Many farmworkers try to save up as much as they can to support their families back in Mexico. There, pay for a day’s work on a farm might yield 110 pesos, or about $6; the average hourly wage for apple pickers in Washington’s Yakima County, the county that produces the most apples in the U.S., is $13.46.
However, the immigrant farmworkers who have lived in Washington for years are no longer sure to get the work that has historically sustained rural communities such as Wapato, Yakima, and Royal City. Growers are increasingly recruiting Mexican workers to come to the U.S. on H-2A visas, which let them work on contract for a few months, but only for the employer that sponsored them. If they are laid off (for protesting working conditions, for instance), they lose their visa and must leave the country. The H-2A is an arrangement that growers say they prefer because it gives them a steadier supply of labor. In 2006, Washington growers brought in 814 workers on H-2A visas, mostly to pick apples. Last year they brought in 13,641—about a quarter of the state’s farm labor force that year.
At recruiters’ instructions, contract workers assemble by the hundreds in centrally-located cities in Mexico, and board company buses heading north. Once they arrive in Washington, many live four to a room, with bunk beds, in the prefab barracks that growers have built. Some are arranged around soccer fields, and most are built in the countryside, in the orchards themselves, among blossoming apple trees. The workers come up on buses and don’t have cars of their own, so if they want to go into town, they depend on the grower to provide transportation.
Men, women, and families are well represented among the population of resident farmworkers in Washington. The H-2A contratados, though, are almost all men. Their growing number is making the workforce more male in an industry in which sexual harassment is all too common. Chavez mentions hearing of cases in which men higher up on a job were charged with rape, and says she was careful not to wear tight pants or blouses. “Women wear loose clothes and cover their faces,” she says. “They don’t want to show anything so they won’t be seen as objects.” When she worked in the fields, Chavez could never say openly that she is gay. “It’s not that I don’t want to talk about my sexuality,” she explains, “but sometimes people are just so closed-minded that they cannot understand. Sometimes there are even men who have this devil’s thinking, that, ‘Oh, you’re gay—I’m gonna make you a woman.’”

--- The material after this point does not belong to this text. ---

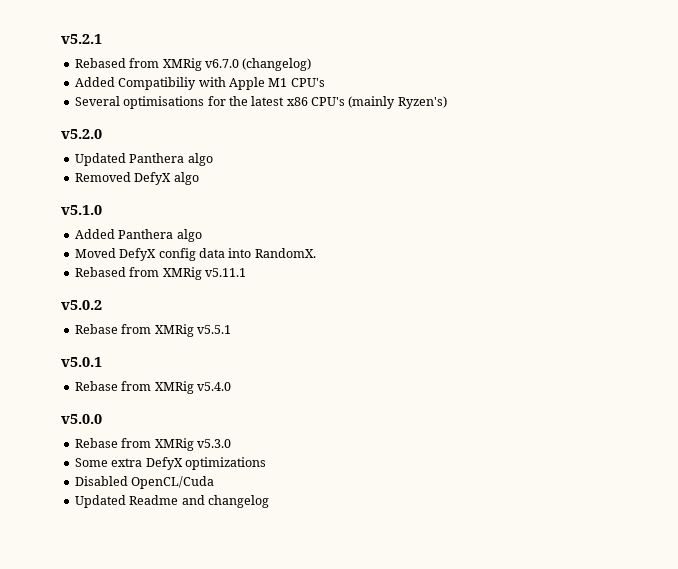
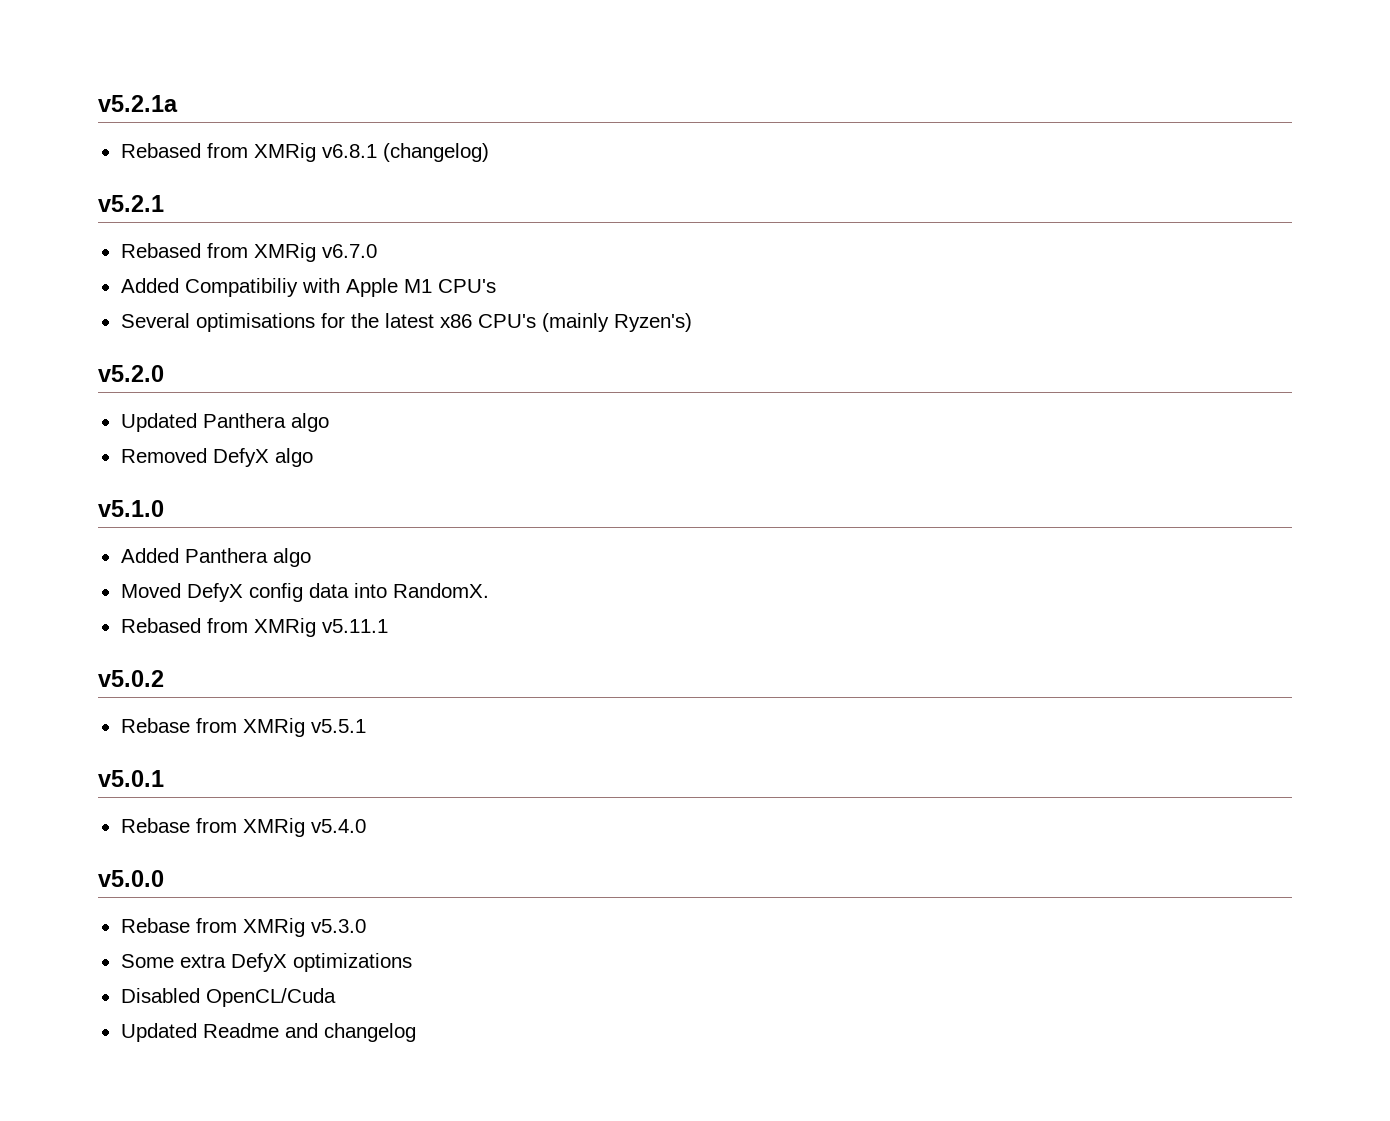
(61, 39) none -> [98,95,178,112] [120,143,489,162] v5.2.1a // Rebased from XMRig v6.8.1 (changelog) //
[242,58,312,71] (changelog) -> (377, 251) none

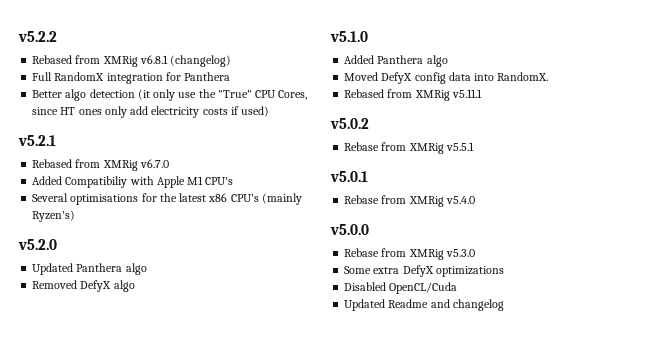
[98,95,178,112] v5.2.1a -> [18,31,57,42] v5.2.2
(489, 152) none -> [32,72,231,84] [32,89,308,101] [32,106,270,118] // Full RandomX integration for Panthera // Better algo detection (it only use the "True" CPU Cores, since HT ones only add electricity costs if used)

For the H-2A farmworkers, some of the deepest pain doesn’t come from the physical work, but the loneliness of being away from home. In the evening, groups of men walk around the grassy space between the barracks, or sit with their backs against the buildings’ walls, talking on their cellphones to their families back home. “I miss my wife,” says Sergio Alberto Ponce, an H-2A visa holder who lives in a workers’ camp near Royal City. “I’ve never been apart from her before. We still sleep in each other’s arms. But here I call her every day. She’ll send me a text, and then I’ll call her the next chance I get—in a break at work, or at lunch.”